-- MATERIAL PROVIDED follows --

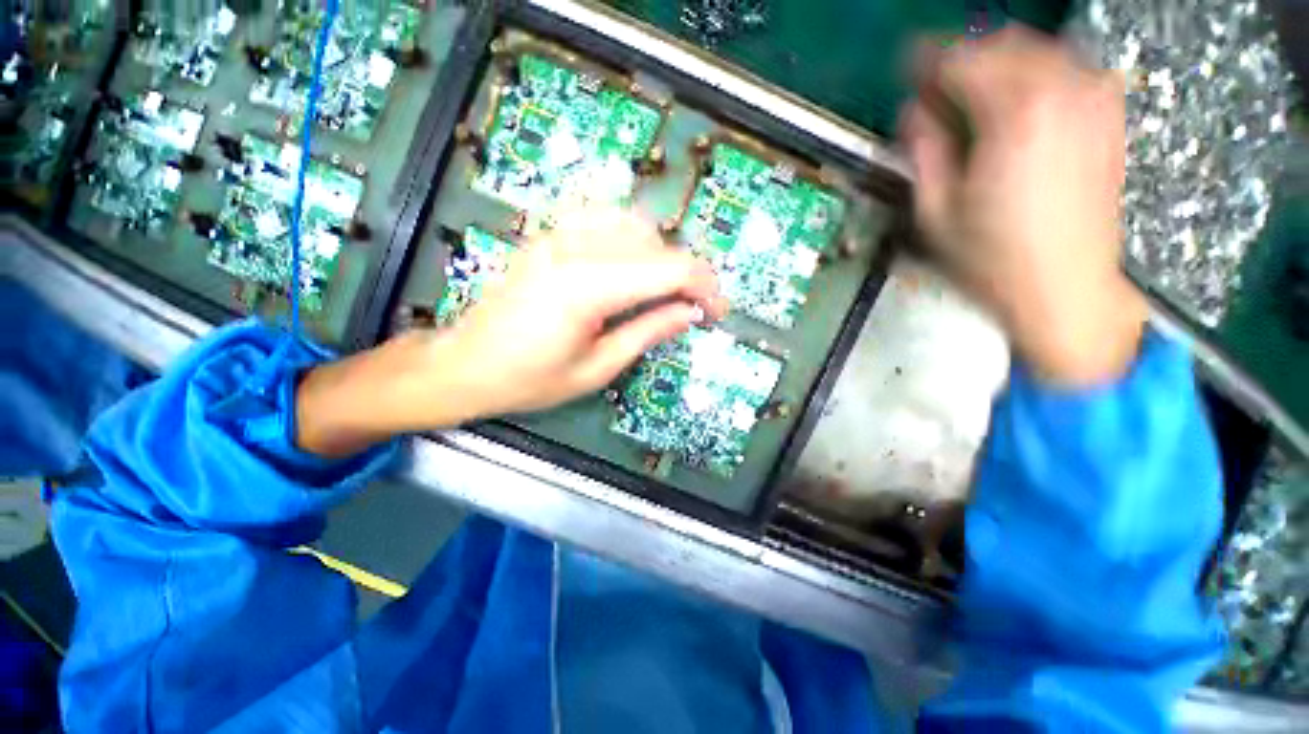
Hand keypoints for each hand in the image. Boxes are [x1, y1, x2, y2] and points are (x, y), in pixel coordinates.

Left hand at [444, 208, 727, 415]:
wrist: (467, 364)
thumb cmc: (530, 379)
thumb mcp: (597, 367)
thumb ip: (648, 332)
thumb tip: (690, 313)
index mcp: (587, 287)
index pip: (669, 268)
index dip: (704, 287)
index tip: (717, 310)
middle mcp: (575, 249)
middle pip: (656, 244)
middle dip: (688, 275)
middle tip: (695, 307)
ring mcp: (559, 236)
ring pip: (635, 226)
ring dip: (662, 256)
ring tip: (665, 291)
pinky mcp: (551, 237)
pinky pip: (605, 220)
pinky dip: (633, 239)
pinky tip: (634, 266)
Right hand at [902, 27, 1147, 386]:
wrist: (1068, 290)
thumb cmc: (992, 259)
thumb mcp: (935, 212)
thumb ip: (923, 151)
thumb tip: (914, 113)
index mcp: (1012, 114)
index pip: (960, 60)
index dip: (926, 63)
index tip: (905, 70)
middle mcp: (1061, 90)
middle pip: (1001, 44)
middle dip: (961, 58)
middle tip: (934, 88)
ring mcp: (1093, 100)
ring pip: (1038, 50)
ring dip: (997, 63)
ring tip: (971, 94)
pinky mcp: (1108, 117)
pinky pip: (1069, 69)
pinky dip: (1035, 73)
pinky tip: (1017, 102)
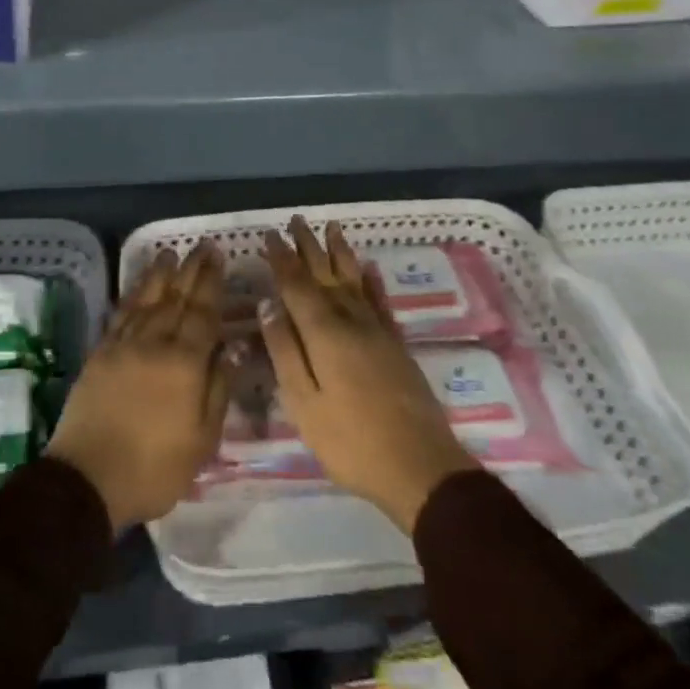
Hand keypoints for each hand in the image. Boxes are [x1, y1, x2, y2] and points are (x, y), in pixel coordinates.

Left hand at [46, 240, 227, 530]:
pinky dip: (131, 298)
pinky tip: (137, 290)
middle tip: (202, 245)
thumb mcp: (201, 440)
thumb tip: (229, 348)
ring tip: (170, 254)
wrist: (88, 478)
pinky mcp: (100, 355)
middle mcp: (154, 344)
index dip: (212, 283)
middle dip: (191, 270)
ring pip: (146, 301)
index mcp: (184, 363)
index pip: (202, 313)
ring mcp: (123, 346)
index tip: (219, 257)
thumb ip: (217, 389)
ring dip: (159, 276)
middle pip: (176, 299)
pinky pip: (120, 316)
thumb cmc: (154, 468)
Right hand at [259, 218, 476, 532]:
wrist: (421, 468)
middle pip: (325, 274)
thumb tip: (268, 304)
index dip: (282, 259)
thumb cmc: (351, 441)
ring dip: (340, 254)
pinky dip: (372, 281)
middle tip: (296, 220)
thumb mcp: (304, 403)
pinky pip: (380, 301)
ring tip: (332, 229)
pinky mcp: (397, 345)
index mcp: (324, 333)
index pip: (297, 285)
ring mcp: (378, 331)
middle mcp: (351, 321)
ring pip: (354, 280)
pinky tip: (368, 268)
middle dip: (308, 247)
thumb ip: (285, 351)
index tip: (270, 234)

-- MATERIAL PROVIDED concluded --
-- MATERIAL PROVIDED follows --

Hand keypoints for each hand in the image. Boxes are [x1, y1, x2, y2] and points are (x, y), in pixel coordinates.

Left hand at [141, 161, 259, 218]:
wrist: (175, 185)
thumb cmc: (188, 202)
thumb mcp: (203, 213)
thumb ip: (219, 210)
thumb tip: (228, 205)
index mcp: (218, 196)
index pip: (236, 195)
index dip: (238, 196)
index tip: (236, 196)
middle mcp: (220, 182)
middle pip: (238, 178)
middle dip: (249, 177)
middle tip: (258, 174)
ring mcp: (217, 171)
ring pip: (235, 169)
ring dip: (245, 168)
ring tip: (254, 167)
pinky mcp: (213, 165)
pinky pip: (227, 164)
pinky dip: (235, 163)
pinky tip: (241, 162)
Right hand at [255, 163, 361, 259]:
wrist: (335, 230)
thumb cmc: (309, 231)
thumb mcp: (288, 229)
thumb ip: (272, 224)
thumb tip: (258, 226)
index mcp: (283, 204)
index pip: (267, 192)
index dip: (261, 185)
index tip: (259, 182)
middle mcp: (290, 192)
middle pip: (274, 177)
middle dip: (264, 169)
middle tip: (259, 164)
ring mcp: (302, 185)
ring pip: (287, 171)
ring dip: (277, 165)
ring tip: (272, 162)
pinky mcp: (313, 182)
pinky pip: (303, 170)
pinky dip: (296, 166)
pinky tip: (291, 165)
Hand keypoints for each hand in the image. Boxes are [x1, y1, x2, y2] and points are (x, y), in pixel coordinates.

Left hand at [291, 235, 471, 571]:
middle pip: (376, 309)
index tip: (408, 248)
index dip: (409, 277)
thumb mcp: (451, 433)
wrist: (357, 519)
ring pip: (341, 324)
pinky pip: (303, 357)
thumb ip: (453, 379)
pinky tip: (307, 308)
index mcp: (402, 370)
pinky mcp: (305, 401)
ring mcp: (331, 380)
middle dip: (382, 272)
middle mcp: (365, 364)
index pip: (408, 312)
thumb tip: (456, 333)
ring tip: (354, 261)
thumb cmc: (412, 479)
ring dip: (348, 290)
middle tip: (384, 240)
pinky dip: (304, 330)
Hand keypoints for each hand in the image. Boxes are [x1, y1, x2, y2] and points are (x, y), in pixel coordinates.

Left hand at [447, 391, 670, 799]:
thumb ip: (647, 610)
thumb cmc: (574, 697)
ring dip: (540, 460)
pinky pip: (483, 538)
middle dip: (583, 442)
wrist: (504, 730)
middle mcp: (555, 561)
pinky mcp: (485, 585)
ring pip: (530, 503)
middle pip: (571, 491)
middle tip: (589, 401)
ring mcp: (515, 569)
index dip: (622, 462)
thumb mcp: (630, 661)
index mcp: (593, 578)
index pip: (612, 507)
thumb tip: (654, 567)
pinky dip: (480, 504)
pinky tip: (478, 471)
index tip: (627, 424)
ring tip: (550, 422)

-- MATERIAL PROVIDED concluded --
-- MATERIAL PROVIDED follows --

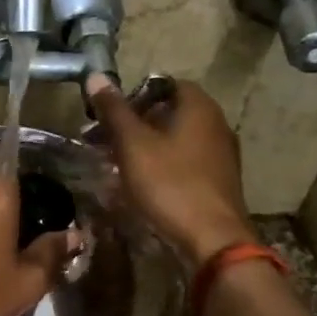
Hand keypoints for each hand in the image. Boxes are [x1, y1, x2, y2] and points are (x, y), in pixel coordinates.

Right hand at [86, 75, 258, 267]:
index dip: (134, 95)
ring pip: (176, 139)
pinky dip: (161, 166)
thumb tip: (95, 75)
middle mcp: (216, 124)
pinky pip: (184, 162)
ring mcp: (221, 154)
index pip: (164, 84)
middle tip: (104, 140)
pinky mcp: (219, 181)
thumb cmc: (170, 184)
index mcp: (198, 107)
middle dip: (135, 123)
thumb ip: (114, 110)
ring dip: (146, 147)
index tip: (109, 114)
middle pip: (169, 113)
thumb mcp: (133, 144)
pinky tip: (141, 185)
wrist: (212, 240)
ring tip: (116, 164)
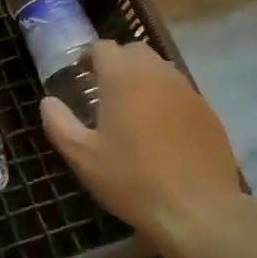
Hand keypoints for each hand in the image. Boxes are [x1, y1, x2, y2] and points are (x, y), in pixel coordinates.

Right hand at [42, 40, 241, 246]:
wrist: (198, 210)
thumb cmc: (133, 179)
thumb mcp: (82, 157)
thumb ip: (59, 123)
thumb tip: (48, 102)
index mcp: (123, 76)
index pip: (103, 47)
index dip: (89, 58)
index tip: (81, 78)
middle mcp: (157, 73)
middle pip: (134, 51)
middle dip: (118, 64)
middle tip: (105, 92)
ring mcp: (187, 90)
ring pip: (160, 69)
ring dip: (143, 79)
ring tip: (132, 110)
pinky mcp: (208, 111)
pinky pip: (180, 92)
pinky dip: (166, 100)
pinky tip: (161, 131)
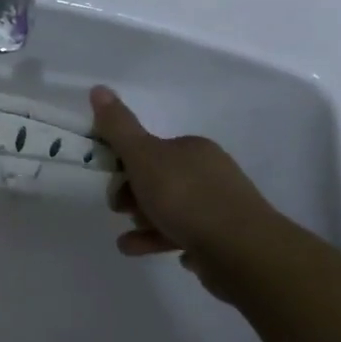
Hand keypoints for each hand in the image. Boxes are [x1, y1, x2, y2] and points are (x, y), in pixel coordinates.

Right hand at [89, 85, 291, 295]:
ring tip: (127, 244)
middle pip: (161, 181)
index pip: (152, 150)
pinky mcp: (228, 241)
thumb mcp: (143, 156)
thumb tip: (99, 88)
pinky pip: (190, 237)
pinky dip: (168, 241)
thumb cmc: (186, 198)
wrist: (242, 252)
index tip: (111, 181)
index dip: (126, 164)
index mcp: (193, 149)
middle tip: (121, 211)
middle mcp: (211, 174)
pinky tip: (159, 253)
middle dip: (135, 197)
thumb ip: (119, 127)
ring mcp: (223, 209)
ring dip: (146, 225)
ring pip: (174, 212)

-- MATERIAL PROVIDED concluded --

## YOUR TASK
Beginning with the line holding "wrist: (335, 230)" and ending with the line holding "thumb mcp: (451, 433)", write out the stretch of material above exactly; add no further lines.

## EXPECTED OUTPUT
wrist: (335, 230)
thumb cmc: (309, 231)
thumb mcp: (288, 229)
thumb ip: (272, 224)
thumb tip: (258, 226)
index mcp: (283, 204)
index pip: (267, 192)
index dip: (261, 185)
index tip: (259, 182)
middle mcp: (290, 192)
middle pip: (274, 177)
middle dip: (264, 169)
middle tip: (259, 164)
ring mcp: (302, 185)
ring pip: (287, 171)
ring dip: (277, 165)
ring tip: (272, 162)
pinky mcp: (313, 182)
pinky pip: (303, 170)
pinky dip: (296, 166)
pinky tip: (291, 165)
Hand keypoints for each hand in the image. Boxes are [x1, y1, x2, y2] and points are (x, y), in pixel coordinates.

Left hand at [291, 235, 471, 571]:
middle pip: (376, 309)
index tip: (408, 248)
index dip: (409, 277)
thumb mcp: (451, 433)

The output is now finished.